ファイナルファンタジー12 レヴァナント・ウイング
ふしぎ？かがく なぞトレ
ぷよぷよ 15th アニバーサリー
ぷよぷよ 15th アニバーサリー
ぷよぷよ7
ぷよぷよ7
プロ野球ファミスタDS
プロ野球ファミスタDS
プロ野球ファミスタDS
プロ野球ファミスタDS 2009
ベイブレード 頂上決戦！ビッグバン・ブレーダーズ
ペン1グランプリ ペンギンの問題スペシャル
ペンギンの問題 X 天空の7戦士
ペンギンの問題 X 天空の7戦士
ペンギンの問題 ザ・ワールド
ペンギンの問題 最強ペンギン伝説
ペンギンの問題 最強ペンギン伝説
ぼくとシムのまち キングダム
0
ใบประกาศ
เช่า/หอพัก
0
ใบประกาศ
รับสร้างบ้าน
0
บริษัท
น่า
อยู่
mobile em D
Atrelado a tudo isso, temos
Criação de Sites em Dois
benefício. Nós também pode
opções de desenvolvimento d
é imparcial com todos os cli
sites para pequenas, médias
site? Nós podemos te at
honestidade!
——
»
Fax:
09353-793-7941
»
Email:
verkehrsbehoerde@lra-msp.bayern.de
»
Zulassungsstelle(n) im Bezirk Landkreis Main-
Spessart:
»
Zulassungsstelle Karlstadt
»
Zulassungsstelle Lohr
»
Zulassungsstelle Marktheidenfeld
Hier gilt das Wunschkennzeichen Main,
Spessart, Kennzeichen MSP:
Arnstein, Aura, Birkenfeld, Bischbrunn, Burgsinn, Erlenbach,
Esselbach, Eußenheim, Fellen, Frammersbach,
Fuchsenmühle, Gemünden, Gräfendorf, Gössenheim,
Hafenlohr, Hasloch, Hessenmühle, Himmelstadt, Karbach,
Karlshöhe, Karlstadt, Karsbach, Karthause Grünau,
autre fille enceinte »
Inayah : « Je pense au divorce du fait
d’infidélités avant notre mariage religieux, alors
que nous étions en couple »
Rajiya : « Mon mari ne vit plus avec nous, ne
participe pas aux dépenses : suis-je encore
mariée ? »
——
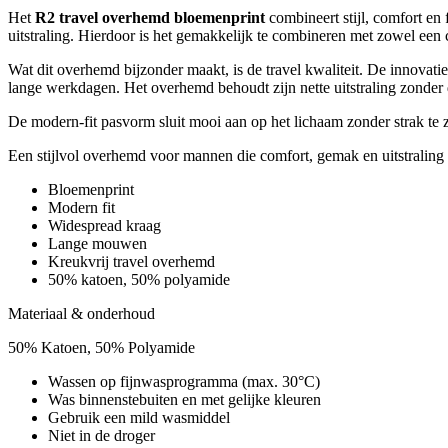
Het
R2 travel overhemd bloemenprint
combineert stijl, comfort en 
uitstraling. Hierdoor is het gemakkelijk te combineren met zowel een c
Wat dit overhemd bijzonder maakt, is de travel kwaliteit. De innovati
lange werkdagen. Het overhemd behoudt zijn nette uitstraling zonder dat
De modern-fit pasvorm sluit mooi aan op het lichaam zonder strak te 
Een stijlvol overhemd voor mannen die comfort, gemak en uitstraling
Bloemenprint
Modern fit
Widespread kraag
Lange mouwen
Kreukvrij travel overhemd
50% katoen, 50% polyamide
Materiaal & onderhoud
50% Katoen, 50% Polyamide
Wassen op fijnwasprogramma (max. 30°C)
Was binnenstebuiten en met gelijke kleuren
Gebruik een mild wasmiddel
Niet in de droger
——
For this exercise, repeat exactly the lines of the data above from the one with "Wat dit overhemd" down to the one with "Niet in de droger", both end lines included.

### Completed task
Wat dit overhemd bijzonder maakt, is de travel kwaliteit. De innovati
lange werkdagen. Het overhemd behoudt zijn nette uitstraling zonder dat
De modern-fit pasvorm sluit mooi aan op het lichaam zonder strak te 
Een stijlvol overhemd voor mannen die comfort, gemak en uitstraling
Bloemenprint
Modern fit
Widespread kraag
Lange mouwen
Kreukvrij travel overhemd
50% katoen, 50% polyamide
Materiaal & onderhoud
50% Katoen, 50% Polyamide
Wassen op fijnwasprogramma (max. 30°C)
Was binnenstebuiten en met gelijke kleuren
Gebruik een mild wasmiddel
Niet in de droger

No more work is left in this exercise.